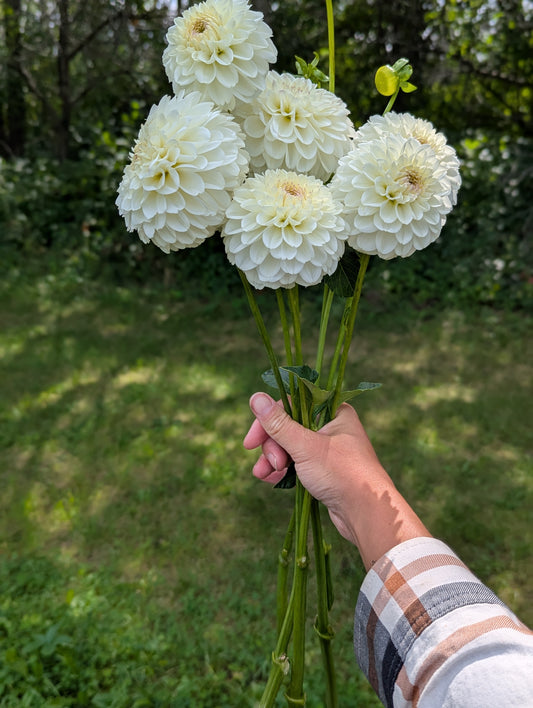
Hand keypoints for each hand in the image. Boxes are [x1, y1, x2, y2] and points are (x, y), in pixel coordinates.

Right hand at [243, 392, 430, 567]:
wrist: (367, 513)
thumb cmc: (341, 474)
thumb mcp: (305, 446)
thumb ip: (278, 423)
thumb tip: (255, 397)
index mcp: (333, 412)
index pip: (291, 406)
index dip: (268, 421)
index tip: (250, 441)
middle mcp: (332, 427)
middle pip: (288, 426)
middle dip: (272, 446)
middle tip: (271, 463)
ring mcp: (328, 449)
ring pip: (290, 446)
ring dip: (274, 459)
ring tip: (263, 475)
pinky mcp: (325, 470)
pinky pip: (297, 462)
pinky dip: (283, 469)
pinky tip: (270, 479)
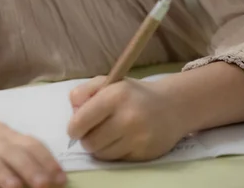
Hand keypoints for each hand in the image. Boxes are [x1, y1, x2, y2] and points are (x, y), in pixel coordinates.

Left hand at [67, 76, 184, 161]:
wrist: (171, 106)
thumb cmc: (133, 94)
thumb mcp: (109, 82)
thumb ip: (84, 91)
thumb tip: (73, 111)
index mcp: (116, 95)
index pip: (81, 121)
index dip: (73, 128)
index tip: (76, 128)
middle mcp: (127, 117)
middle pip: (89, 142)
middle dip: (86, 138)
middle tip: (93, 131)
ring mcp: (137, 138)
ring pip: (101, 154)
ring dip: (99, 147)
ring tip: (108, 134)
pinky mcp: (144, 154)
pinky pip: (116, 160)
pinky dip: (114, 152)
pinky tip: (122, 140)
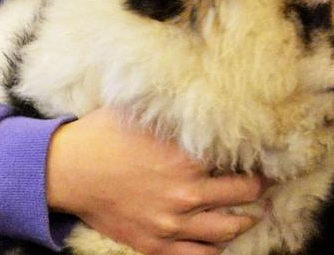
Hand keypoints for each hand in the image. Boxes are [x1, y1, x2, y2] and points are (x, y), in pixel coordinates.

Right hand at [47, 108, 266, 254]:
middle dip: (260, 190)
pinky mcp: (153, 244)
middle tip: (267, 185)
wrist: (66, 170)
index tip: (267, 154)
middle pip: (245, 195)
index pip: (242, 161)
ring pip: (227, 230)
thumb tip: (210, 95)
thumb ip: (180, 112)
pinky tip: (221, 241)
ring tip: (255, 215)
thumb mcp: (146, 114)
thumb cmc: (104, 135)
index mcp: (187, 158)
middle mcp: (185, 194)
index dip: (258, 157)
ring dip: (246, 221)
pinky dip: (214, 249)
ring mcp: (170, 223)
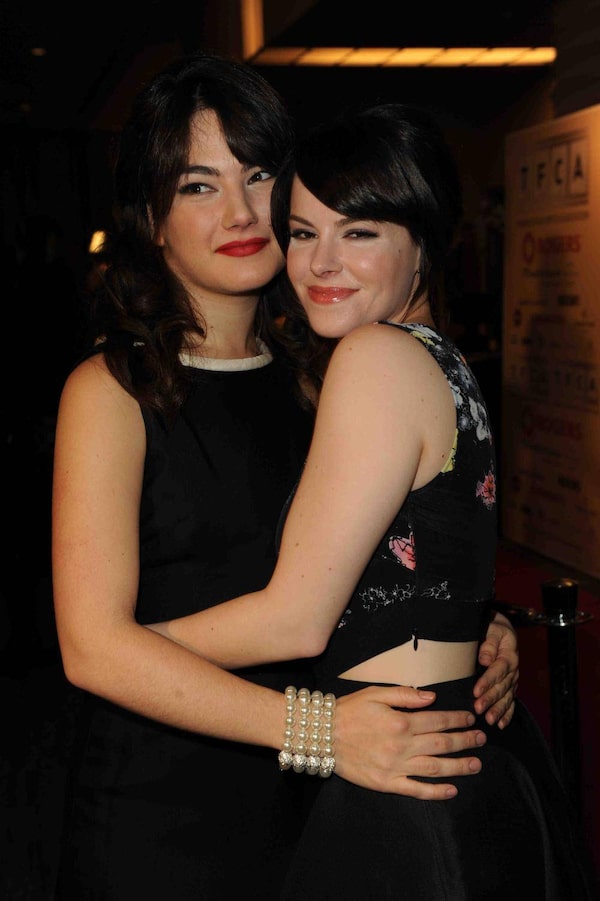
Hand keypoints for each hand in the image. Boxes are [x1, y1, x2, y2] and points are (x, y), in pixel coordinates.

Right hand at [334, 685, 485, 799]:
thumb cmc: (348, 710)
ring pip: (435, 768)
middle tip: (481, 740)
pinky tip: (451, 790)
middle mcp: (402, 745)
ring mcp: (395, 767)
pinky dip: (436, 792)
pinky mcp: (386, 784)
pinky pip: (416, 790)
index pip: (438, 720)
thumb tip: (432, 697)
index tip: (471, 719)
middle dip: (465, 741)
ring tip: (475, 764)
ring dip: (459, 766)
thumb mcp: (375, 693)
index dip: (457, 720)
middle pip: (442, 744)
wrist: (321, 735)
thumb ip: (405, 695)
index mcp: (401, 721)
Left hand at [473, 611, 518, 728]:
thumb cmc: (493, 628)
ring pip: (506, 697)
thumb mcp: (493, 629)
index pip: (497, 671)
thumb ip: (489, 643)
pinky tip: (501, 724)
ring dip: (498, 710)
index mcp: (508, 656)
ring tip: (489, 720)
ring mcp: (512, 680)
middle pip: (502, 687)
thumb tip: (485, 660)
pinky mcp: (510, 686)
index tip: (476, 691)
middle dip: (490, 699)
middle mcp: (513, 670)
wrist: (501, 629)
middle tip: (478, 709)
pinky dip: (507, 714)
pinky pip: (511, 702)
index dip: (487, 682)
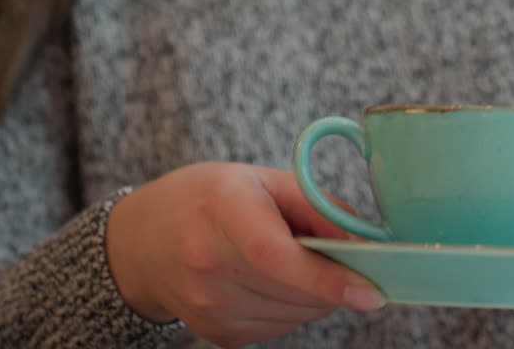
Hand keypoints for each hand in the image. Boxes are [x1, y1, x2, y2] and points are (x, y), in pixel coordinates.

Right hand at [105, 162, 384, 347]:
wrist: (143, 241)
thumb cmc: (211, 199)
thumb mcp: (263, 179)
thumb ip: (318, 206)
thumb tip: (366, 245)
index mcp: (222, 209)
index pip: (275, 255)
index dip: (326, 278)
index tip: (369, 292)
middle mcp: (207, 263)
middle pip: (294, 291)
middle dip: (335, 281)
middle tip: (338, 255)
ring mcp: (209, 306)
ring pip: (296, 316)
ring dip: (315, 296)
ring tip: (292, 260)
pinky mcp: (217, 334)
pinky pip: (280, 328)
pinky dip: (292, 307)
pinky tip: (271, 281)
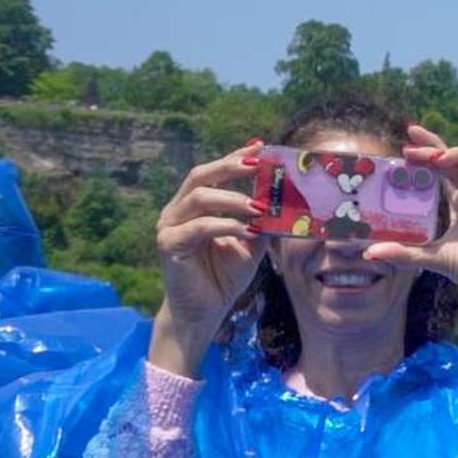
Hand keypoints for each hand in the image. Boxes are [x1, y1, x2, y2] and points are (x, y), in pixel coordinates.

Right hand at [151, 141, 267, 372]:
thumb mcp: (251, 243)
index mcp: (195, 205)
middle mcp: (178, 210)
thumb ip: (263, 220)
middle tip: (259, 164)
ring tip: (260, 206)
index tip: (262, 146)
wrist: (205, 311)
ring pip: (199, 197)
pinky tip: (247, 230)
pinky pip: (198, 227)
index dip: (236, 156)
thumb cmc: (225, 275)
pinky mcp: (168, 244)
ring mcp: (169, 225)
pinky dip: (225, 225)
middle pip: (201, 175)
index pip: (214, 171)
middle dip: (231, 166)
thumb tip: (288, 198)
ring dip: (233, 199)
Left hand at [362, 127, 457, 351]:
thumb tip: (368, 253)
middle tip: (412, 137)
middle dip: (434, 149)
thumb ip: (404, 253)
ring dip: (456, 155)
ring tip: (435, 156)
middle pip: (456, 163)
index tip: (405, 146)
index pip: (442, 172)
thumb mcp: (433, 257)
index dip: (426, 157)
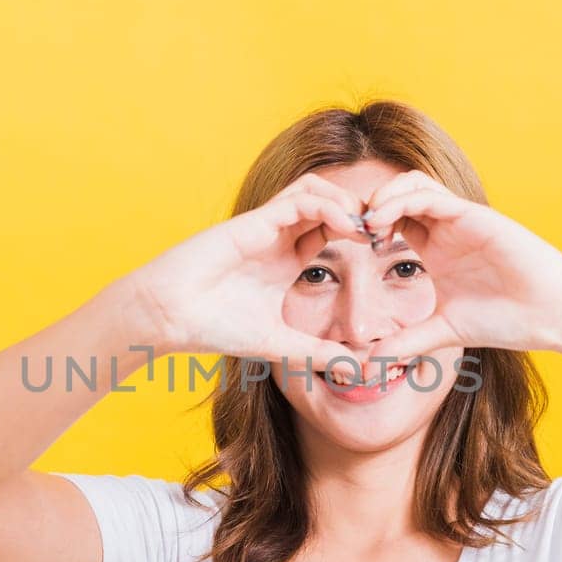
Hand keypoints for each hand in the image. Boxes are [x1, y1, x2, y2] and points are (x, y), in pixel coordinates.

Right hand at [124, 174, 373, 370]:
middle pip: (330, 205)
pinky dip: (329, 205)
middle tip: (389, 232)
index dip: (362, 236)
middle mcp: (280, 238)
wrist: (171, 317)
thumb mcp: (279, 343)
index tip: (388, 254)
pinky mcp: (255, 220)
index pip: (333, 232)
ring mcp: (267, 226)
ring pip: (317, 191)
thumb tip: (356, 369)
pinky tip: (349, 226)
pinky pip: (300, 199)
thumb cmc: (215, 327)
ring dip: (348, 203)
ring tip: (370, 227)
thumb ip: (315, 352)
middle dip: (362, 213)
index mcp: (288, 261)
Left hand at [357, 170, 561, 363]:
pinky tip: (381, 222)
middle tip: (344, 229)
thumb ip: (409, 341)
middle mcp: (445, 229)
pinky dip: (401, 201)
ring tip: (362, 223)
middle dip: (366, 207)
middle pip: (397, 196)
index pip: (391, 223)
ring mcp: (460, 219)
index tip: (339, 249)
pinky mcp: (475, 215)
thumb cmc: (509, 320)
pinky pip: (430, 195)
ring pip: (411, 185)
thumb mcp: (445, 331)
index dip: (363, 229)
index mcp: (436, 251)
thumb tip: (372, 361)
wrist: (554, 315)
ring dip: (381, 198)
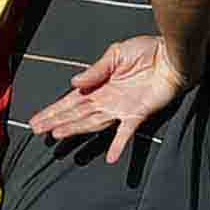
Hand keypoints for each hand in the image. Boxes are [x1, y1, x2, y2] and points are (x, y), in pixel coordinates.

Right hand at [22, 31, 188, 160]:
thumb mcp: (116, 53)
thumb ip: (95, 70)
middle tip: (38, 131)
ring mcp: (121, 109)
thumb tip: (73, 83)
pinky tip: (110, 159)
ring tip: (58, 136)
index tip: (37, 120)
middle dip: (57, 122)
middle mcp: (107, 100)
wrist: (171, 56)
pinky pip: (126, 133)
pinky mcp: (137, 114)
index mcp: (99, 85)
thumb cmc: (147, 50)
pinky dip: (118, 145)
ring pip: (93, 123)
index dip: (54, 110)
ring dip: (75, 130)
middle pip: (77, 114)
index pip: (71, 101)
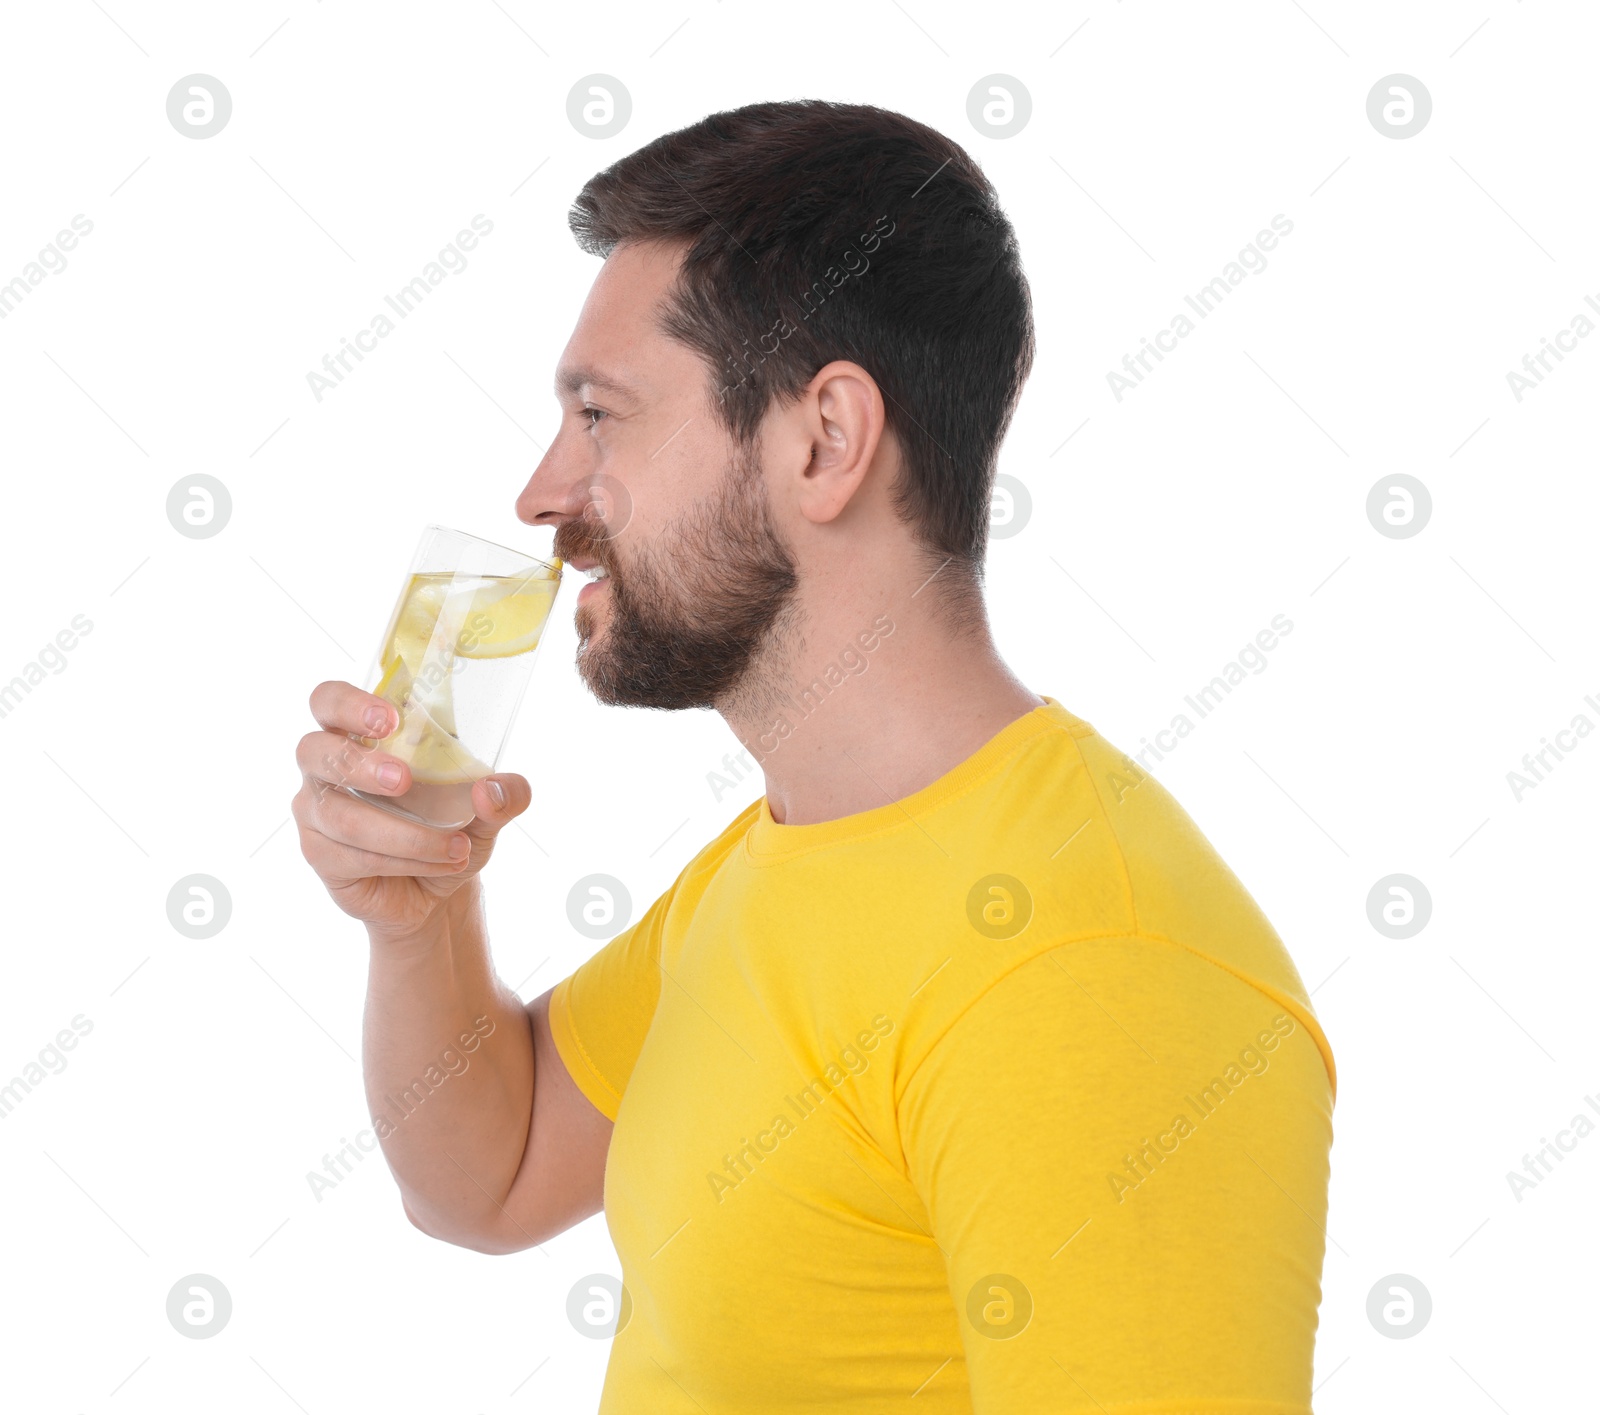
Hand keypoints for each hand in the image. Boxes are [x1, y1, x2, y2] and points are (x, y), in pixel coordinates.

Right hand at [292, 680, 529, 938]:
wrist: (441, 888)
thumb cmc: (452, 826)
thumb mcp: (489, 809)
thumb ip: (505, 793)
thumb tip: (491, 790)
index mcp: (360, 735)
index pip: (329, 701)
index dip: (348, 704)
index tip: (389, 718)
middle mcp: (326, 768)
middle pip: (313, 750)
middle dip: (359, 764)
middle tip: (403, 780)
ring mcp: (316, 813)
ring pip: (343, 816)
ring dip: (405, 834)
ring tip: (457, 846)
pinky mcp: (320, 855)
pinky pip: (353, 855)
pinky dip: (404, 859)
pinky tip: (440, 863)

______

To do.
The answer must consist of the lines from the one with "thumb mcp: (489, 809)" through the final line of the entries above, exactly as they are, and nothing else.

Response for this exercise.
thumb mcp: (489, 809)
thumb ip: (505, 793)
thumb tip: (491, 790)
index mcp: (360, 735)
index pip: (329, 701)
index dip: (348, 704)
index tip: (389, 718)
middle mcp: (326, 768)
middle pip: (313, 750)
middle dip: (359, 764)
middle tip: (403, 780)
ring mcp: (316, 813)
ring pip: (343, 816)
ring dip: (405, 834)
ring tip: (457, 846)
pinky mcp: (320, 855)
pinky pip: (353, 855)
pinky dip: (404, 859)
pinky tip: (440, 863)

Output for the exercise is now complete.